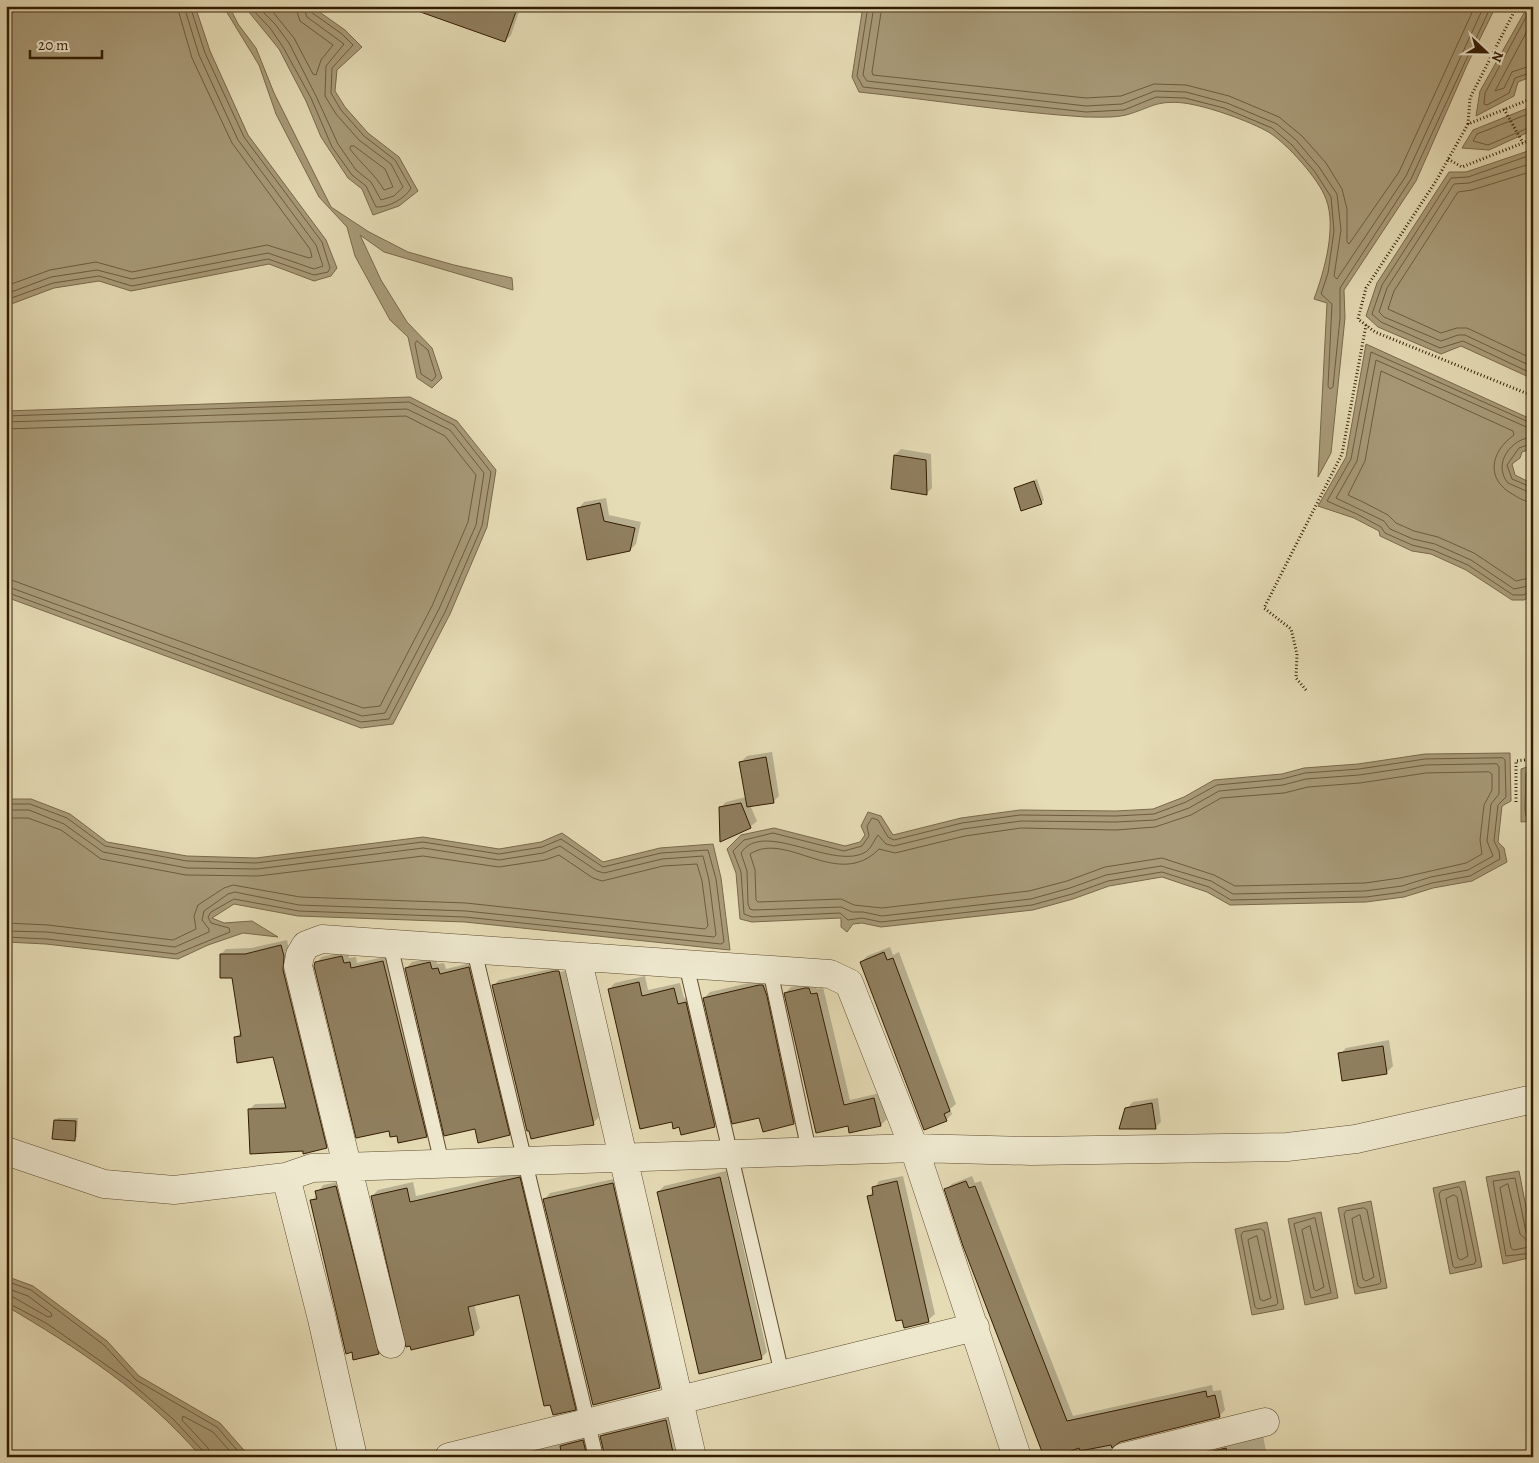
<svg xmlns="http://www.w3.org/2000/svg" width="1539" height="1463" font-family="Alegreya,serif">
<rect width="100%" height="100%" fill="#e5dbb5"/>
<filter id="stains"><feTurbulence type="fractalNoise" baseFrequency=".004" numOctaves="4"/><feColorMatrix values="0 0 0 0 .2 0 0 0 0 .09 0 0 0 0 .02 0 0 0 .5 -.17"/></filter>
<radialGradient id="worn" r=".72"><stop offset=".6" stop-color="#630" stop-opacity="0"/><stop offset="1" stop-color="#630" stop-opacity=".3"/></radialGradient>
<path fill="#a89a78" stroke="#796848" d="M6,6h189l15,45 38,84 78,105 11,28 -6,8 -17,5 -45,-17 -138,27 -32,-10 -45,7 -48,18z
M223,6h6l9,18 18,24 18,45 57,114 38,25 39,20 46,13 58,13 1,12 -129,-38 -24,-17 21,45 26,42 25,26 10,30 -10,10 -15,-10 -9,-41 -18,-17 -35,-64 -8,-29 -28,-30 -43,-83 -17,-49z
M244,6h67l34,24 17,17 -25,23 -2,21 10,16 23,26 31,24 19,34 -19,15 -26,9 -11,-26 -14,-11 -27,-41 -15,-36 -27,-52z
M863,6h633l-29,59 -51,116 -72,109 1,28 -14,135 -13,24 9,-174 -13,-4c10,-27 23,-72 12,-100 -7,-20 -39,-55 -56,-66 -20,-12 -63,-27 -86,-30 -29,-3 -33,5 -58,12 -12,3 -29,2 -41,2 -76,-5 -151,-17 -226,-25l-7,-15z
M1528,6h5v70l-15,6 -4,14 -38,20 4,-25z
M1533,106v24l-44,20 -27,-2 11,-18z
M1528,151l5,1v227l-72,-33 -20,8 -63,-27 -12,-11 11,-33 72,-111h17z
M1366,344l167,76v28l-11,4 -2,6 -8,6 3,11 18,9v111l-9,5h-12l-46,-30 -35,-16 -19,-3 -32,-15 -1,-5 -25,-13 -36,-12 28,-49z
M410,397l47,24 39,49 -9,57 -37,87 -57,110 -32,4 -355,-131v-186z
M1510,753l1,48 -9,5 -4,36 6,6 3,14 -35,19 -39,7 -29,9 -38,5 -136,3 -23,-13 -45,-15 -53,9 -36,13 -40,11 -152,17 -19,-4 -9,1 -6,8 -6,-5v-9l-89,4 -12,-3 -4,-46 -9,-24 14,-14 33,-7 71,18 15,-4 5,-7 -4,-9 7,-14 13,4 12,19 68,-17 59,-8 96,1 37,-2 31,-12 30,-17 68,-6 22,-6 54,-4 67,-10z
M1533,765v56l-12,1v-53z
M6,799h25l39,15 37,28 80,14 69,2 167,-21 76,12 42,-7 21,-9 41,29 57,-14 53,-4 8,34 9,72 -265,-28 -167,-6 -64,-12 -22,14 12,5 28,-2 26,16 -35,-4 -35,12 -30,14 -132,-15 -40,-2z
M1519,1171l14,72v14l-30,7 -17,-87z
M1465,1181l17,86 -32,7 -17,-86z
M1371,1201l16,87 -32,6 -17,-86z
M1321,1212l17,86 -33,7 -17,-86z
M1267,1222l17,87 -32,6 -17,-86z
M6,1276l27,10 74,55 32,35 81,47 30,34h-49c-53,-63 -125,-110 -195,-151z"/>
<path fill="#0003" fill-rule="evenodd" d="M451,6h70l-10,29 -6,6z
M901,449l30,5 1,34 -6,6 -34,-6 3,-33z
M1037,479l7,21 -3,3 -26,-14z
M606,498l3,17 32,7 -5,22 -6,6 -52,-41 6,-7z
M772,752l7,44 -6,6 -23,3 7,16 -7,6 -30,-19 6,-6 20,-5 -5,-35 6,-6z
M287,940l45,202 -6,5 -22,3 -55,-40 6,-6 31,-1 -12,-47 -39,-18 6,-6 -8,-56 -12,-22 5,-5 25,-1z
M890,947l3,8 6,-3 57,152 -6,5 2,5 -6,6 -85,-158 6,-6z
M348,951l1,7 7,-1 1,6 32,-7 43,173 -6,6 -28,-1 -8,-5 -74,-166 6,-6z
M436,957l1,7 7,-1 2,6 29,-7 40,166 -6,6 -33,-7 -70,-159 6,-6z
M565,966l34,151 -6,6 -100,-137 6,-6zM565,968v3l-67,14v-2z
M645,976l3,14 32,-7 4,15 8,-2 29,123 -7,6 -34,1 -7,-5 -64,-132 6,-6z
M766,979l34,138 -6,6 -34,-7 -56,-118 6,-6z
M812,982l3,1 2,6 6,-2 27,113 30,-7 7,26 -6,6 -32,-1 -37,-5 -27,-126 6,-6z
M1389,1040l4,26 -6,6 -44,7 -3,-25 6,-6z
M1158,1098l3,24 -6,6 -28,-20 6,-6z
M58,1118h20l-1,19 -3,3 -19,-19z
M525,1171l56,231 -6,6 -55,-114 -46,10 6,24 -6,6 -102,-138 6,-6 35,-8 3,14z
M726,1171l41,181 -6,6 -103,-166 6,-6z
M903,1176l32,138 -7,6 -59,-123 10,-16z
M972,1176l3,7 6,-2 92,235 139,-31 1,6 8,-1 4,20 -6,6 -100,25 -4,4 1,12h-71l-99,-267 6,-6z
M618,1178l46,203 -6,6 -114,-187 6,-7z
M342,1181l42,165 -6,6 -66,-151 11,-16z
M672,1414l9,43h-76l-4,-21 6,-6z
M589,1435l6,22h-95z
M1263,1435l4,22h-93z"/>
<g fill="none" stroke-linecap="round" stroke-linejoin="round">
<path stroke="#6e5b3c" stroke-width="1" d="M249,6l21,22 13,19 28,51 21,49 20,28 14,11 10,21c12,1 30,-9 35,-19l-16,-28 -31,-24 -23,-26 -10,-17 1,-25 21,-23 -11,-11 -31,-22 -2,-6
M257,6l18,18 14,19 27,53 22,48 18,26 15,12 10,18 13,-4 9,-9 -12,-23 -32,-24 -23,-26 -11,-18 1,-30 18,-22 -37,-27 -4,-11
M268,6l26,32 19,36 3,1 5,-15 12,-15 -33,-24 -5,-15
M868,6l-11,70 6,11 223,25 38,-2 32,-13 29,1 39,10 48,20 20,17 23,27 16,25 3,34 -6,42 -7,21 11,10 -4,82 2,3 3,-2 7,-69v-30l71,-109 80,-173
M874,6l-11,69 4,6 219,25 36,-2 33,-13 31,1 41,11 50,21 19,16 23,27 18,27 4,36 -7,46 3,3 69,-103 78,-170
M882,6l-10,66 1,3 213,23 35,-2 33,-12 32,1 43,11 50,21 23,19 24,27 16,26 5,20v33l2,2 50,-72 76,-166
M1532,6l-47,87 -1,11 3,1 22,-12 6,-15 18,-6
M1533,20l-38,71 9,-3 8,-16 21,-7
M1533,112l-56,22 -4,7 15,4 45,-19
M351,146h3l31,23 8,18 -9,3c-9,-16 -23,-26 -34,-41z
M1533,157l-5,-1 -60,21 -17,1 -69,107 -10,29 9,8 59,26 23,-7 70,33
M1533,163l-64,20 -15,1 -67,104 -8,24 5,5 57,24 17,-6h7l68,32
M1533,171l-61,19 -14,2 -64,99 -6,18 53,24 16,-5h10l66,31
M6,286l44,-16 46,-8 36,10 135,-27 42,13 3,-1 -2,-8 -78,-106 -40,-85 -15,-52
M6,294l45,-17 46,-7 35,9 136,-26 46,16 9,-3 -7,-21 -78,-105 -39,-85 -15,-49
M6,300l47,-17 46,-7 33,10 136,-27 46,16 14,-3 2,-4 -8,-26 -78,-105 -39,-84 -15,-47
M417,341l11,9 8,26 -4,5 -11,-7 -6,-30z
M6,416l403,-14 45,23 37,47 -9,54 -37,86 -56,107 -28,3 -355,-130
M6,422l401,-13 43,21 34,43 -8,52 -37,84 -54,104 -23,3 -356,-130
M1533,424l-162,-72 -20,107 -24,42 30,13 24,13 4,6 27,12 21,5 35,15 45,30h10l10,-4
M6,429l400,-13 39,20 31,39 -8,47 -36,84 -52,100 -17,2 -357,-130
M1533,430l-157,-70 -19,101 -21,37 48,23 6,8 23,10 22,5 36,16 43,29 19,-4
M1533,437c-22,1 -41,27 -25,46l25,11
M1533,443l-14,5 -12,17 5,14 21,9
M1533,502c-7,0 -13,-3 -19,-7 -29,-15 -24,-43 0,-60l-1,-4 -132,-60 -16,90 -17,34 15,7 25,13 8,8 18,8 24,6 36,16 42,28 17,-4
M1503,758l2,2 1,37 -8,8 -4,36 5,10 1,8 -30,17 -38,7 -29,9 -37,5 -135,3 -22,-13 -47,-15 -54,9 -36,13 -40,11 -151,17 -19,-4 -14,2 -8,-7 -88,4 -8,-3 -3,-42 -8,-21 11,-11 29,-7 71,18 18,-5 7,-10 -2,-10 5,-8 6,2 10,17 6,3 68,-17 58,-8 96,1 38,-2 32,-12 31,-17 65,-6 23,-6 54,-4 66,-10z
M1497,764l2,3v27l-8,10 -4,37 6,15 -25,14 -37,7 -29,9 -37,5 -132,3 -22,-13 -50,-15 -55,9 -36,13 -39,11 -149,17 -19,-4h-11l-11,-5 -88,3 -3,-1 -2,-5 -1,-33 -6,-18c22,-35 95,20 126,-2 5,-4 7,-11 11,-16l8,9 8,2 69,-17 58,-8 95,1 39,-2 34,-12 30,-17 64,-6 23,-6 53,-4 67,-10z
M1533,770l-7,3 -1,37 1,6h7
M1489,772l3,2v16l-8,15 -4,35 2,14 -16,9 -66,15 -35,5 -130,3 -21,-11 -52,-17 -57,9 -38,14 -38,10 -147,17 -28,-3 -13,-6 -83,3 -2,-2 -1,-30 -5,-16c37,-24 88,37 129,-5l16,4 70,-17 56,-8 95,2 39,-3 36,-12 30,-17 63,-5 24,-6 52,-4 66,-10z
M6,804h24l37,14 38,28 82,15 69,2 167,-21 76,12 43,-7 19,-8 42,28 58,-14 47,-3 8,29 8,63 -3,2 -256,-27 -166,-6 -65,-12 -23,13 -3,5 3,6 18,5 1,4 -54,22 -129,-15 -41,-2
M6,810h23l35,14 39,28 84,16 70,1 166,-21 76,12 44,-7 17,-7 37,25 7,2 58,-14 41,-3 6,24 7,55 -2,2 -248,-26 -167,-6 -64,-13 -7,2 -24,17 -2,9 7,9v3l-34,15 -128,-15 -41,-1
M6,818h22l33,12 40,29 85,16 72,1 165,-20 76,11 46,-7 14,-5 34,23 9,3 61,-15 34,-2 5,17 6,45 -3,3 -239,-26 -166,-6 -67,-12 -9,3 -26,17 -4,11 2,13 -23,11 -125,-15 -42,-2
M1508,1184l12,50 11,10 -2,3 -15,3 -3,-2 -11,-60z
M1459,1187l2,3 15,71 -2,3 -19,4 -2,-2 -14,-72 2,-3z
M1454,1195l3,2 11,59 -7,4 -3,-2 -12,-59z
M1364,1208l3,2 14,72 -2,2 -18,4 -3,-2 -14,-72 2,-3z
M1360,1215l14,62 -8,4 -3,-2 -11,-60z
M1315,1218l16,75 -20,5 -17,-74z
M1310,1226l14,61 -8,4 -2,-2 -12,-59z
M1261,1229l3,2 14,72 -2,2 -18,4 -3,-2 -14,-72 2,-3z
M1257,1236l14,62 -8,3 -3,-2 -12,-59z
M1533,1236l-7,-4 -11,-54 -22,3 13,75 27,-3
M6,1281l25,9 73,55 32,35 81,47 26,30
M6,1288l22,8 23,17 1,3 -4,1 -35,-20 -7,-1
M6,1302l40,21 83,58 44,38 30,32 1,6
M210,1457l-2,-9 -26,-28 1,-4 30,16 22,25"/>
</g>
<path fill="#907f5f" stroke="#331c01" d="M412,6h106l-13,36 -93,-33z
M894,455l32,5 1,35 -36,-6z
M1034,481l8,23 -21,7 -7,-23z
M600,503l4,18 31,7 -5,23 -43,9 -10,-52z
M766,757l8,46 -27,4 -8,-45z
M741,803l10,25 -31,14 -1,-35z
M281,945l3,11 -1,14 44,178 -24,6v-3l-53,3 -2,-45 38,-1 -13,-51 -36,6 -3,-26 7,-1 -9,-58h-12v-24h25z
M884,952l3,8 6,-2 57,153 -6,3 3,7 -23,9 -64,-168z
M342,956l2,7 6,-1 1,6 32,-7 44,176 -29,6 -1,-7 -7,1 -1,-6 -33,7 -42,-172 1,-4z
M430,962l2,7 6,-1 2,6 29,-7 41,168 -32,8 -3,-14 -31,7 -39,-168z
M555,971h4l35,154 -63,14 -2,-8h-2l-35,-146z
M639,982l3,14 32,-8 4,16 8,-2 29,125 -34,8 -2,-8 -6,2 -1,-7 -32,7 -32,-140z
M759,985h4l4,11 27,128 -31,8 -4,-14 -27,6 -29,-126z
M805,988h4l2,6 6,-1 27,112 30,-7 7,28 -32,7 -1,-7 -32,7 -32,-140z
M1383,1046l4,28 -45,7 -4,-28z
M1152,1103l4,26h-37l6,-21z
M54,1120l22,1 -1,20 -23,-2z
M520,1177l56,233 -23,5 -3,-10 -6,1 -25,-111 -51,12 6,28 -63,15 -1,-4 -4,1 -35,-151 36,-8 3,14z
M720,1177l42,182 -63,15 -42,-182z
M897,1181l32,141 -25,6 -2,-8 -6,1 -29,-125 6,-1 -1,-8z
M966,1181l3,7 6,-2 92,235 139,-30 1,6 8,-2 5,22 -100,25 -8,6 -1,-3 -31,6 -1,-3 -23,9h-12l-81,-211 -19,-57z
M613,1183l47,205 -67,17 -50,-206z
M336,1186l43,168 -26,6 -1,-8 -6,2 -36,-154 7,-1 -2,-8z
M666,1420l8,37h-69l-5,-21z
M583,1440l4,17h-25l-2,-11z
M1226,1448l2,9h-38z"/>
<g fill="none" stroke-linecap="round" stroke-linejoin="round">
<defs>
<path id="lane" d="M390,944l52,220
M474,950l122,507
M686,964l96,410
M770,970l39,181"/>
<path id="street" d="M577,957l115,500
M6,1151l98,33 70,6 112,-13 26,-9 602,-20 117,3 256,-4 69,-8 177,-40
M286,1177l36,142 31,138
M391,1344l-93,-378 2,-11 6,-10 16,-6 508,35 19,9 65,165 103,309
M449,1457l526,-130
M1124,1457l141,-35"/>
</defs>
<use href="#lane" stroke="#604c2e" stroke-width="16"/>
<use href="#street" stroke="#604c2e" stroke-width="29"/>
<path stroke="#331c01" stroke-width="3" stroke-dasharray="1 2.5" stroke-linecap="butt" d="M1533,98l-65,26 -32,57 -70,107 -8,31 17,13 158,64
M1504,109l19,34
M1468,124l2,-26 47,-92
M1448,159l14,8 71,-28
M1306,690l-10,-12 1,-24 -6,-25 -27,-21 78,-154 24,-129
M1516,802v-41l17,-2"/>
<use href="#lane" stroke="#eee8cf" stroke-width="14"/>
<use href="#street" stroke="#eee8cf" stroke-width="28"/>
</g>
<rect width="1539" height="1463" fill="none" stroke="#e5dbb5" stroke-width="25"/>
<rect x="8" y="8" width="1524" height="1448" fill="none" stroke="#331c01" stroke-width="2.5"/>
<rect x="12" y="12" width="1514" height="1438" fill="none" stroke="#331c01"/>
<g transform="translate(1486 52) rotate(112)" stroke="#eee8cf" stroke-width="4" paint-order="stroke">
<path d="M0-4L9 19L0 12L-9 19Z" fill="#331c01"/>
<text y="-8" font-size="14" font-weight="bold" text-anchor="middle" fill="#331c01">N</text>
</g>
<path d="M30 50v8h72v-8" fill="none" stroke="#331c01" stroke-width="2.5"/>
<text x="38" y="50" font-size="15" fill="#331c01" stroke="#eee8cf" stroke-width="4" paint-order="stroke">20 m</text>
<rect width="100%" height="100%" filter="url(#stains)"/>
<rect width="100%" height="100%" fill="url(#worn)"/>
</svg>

--- --- ---

YOUR OBJECTIVE:
Count the lines of the data that contain the string "worn", and reply with that number alone.

ANSWER TO THIS PROBLEM:
2